Defesa solicita a Moraes liberação para cirurgia urgente de Bolsonaro

Defesa de Bolsonaro pede autorização para cirurgia de urgência após exames apontarem hérnias inguinais.
Redação O Poder
ouça este conteúdo
00:00 / 00:00
1x

A defesa do ex-presidente Jair Bolsonaro (PL) protocolou pedido no Supremo Tribunal Federal (STF) solicitando autorização para a realização imediata de uma cirurgia considerada urgente. O requerimento foi encaminhado ao ministro Alexandre de Moraes após exames realizados no último fim de semana apontarem a presença de hérnias inguinais.

Bolsonaro, que está detido na Superintendência da Polícia Federal em Brasília, passou por uma ultrassonografia no domingo (14/12). Conforme laudo médico anexado ao pedido, foram identificadas duas hérnias inguinais, e os profissionais responsáveis indicaram a necessidade de intervenção cirúrgica como única alternativa de tratamento definitivo.

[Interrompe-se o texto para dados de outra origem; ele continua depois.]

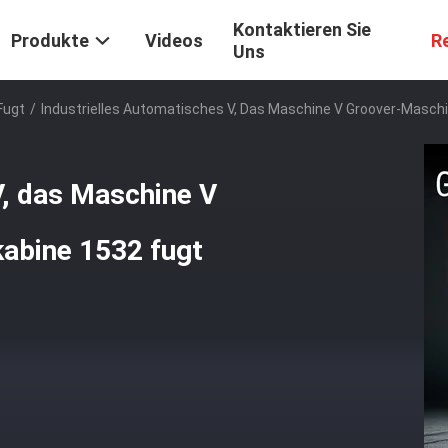
Kontaktieren Sie
Produkte
Videos
R
Uns
Fugt
/
Industrielles Automatisches V, Das Maschine V Groover-Masch
V, das Maschine V
abine 1532 fugt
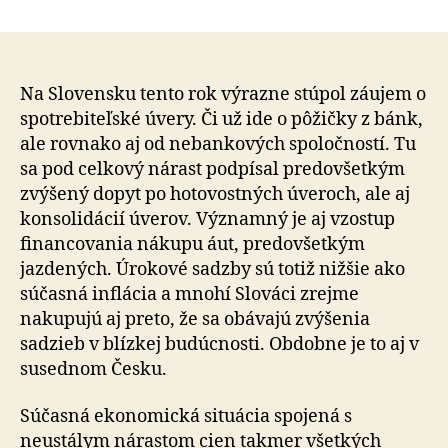
Slováci
článku
si
tento
rok
berú
Na Slovensku tento rok výrazne stúpol záujem o
oveľa
spotrebiteľské úvery. Či už ide o pôžičky z bánk,
viac
ale rovnako aj od nebankových spoločností. Tu
spotreb
sa pod celkový nárast podpísal predovšetkým
úverov
zvýšený dopyt po hotovostných úveroch, ale aj
ako
konsolidácií úverov. Významný je aj vzostup
vlani
financovania nákupu áut, predovšetkým
jazdených. Úrokové sadzby sú totiž nižšie ako
súčasná inflácia a mnohí Slováci zrejme
nakupujú aj preto, že sa obávajú zvýšenia
sadzieb v blízkej budúcnosti. Obdobne je to aj v
susednom Česku.
Súčasná ekonomická situácia spojená s
neustálym nárastom cien takmer všetkých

Segundo os advogados, o procedimento recomendado é uma herniorrafia inguinal bilateral, a ser realizada sob anestesia geral e em ambiente hospitalar, uma vez que não há condições adequadas para a cirurgia dentro do sistema prisional. O hospital indicado pela defesa é o DF Star, com previsão de internação entre cinco e sete dias para realização da cirurgia e acompanhamento pós-operatório.

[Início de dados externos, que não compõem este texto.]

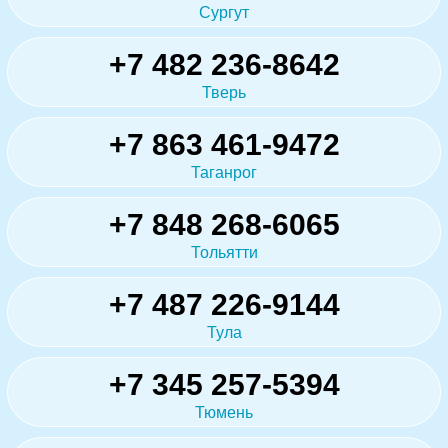
Сургут
+7 482 236-8642
Тверь
+7 863 461-9472
Таганрог
+7 848 268-6065
Тольятти
+7 487 226-9144
Тула
+7 345 257-5394
Тюмень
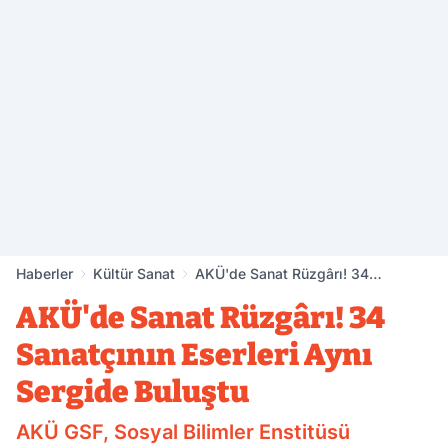
Haberler
Kültür Sanat
AKÜ'de Sanat Rüzgârı! 34
Sanatçının Eserleri Aynı Sergide
AKÜ'de Sanat Rüzgârı! 34
Buluştu
Sanatçının Eserleri Aynı
Sergide Buluştu
AKÜ GSF, Sosyal Bilimler Enstitüsü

No documento enviado ao STF, os advogados destacam que a indicação médica aponta caráter de urgência máxima, alertando para o risco de agravamento do quadro caso o ex-presidente permaneça em regime fechado sem acesso contínuo a cuidados médicos especializados. A defesa afirma que a postergação do procedimento pode resultar em complicações evitáveis e até em uma internação emergencial.

Diante desse cenário, os representantes legais de Bolsonaro voltaram a solicitar a concessão de prisão domiciliar por razões humanitárias, sustentando que a condição de saúde exige acompanhamento médico constante, fisioterapia motora e recuperação adequada em ambiente hospitalar.

No sábado (13/12), Alexandre de Moraes autorizou a entrada de um médico na unidade da Polícia Federal para a realização do exame de ultrassom, utilizando equipamento portátil. A autorização atendeu a pedido feito pela defesa na última quinta-feira (11/12).

Bolsonaro está preso desde 22 de novembro, inicialmente em prisão preventiva relacionada a descumprimento de medidas cautelares. Após o trânsito em julgado da ação penal referente à trama golpista, ocorrido em 25 de novembro, ele passou a cumprir pena em regime fechado.

O novo pedido da defesa ocorre enquanto ainda está em vigor o prazo de 15 dias determinado por Moraes para que a Polícia Federal realize uma perícia médica oficial, com o objetivo de avaliar a real necessidade de intervenção cirúrgica imediata.